Fotoğraflarından koleksiyon yaptığını ve genç yaşta fotoğrafçılık yapmak isteyenlere fotoğrafları ile ilham kaynağı olmak isteyen Fotoğraf Sanatçısı Arif Gülenç, koleksiyonunu çıkarmanın mutluluğunu yaşıyor. Fotoğrafçılığın fotoğraf ile iç içe diyalog kurarak gerçekleşmesi gerektiğini ifade eden Gülenç, “Fotoğrafları çekerken fotoğraflar ile diyalog kurun ve iç içe olun ki fotoğrafa renk katabilin. Ben hep bu şekilde ilerledim ve hayatıma renk kattım. Bu yaşıma kadar Karadeniz de ve özellikle Fatsa da çok sayıda fotoğraf çektim. Fotoğraflarımdan bir koleksiyon yaptım. Böyle bir koleksiyonu çekmenin bir fotoğrafçı için büyük keyif olduğunu söylemek isterim.
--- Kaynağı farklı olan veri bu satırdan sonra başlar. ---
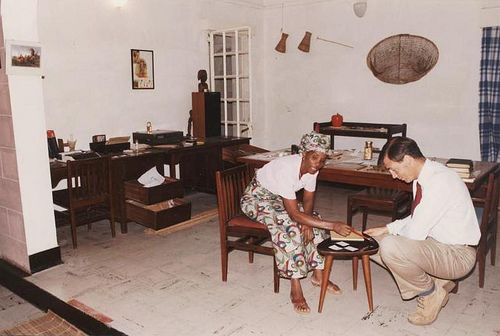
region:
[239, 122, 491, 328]
man and woman examining item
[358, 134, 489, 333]
man examining item with woman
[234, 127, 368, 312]
woman examining item with man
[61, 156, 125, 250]
wooden chair at desk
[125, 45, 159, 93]
image on the wall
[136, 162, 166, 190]
paper resting in drawer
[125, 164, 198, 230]
two opened drawers with items inside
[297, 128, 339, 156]
wrap on woman's head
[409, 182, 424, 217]
tie on man's neck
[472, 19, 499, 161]
curtain on the wall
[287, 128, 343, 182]
Woman wearing a floral bonnet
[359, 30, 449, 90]
Basket mounted on the wall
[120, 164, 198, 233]
Open drawers containing papers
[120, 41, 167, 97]
Picture mounted on the wall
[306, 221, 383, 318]
Stool with papers on it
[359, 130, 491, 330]
Man crouched in front of small stool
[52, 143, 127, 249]
Chair under a work desk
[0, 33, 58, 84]
Photo placed on wall corner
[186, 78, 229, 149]
Speaker in corner of the room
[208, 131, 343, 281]
Woman sitting on a chair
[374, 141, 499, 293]
MAN IN WHITE SHIRT BENDING FORWARD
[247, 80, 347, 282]
WOMAN WITH WHITE SHIRT BENDING OVER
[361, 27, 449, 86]
LARGE SPREAD FAN ON WALL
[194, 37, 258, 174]
DOOR IN BACKGROUND WITH WINDOW PANES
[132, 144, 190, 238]
WOODEN DRAWERS PULLED OPEN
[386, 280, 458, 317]
TAN BOOTS ON MAN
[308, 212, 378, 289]
SMALL TABLE BETWEEN TWO PEOPLE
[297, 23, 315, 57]
SMALL OBJECTS ON WALL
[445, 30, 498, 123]
BLUE CURTAINS ON RIGHT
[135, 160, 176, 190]
WHITE PAPER IN DRAWERS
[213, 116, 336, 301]
woman sitting on wooden chair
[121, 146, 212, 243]
the drawers are open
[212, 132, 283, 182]
the drawers are open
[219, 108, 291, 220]
the drawers are open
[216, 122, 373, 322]
Black woman chair takes notes.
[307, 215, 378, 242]
Pencil woman's right hand.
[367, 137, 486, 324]
Man kneeling front three legged stool.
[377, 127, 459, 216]
Man short brown hair cut red tie.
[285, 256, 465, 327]
Bare feet vs. shod feet.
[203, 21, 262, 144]
French door many glass panes.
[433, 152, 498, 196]
Three books stacked table end.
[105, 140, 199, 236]
Desk drawer's pulled open.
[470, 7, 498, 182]
Blue plaid curtains cover window.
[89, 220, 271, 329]
Well used tan tile floor.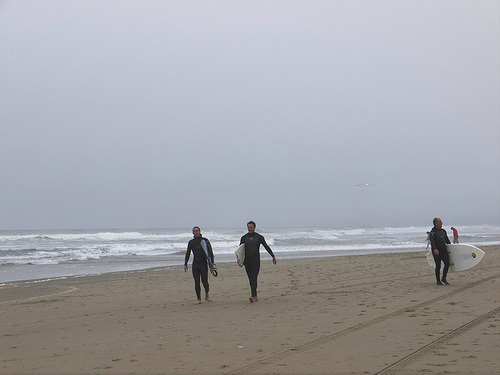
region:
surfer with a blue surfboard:
[181, 225, 223, 308]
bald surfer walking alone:
[424, 214, 452, 287]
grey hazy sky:
[0, 3, 495, 235]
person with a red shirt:
[450, 220, 463, 247]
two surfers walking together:
[184, 220, 279, 307]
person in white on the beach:
[423, 227, 432, 252]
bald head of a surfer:
[431, 216, 446, 230]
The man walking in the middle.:
[237, 219, 277, 304]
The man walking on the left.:
[185, 221, 214, 304]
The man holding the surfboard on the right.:
[427, 214, 486, 289]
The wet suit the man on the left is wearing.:
[186, 237, 213, 298]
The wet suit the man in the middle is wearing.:
[240, 232, 268, 300]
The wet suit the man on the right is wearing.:
[431, 226, 451, 277]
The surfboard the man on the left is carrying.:
[195, 235, 210, 270]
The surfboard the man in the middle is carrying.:
[230, 240, 245, 265]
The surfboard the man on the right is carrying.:
[427, 240, 482, 270]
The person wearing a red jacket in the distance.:
[450, 223, 461, 242]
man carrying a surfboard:
[403, 182, 494, 287]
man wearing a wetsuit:
[225, 200, 291, 305]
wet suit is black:
[228, 203, 288, 318]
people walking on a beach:
[8, 168, 494, 369]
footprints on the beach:
[46, 234, 399, 366]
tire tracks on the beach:
[225, 289, 497, 369]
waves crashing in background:
[45, 182, 437, 276]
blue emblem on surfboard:
[445, 245, 488, 275]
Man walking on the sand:
[179, 216, 221, 319]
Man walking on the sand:
[233, 216, 283, 301]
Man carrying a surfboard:
[176, 216, 215, 303]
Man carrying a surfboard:
[230, 214, 286, 309]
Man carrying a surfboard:
[418, 216, 480, 291]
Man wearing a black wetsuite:
[232, 214, 279, 324]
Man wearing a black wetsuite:
[400, 205, 455, 284]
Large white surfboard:
[414, 237, 494, 278]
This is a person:
[231, 215, 284, 315]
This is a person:
[419, 208, 484, 299]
Doğa,fotoğraf ve ışığı birleştirerek, çektiğim fotoğraflarda, bir insanın portresi ile bir moda eserinin portresinin birleşimi, büyüleyici bir görsel sonuç yaratıyorum. Bu nedenle, bu koleksiyonu ölümsüzleştirmek benim için bir rüya gibiydi. Ben bunu gerçekleştirdim ve çok mutluyum.
Son olarak fotoğrafçılık okuyan, fotoğrafa ilgisi olan gençlere, genç yaşta başarıya ulaşmış bir fotoğrafçılara şunları söylemek isterim. Genç fotoğrafçılara çok yalın bir tavsiyem var. Fotoğrafçılık bir anlatım biçimidir, bir lisandır. Bir şeyi en duygulu, en güzel ve en öz şekilde anlatabilmek için kendinize has olan bir öyküye odaklanmaktır. Fotoğraf sanattır fotoğrafçı da sanatçıdır. Kendi seslerini bulmaya çalışan genç meslektaşlarıma, kişisel projeleri için çok uzaklardaki düşüncelere odaklanmak yerine kendi hayatlarını ve duygusal dokunuşlarını yansıtan projelerle ilgilenmelerini öneririm. Ünlü yönetmen Spielberg bu konuyu çok güzel bir şekilde ifade etmiş: “İyi fikirler kalbine fısıldar, ancak onları duyabilmek için kulak vermeniz gerekir.” Fotoğrafa ne kadar kulak vererek fotoğrafı görürsek fotoğraf o kadar güzel olur.” dedi.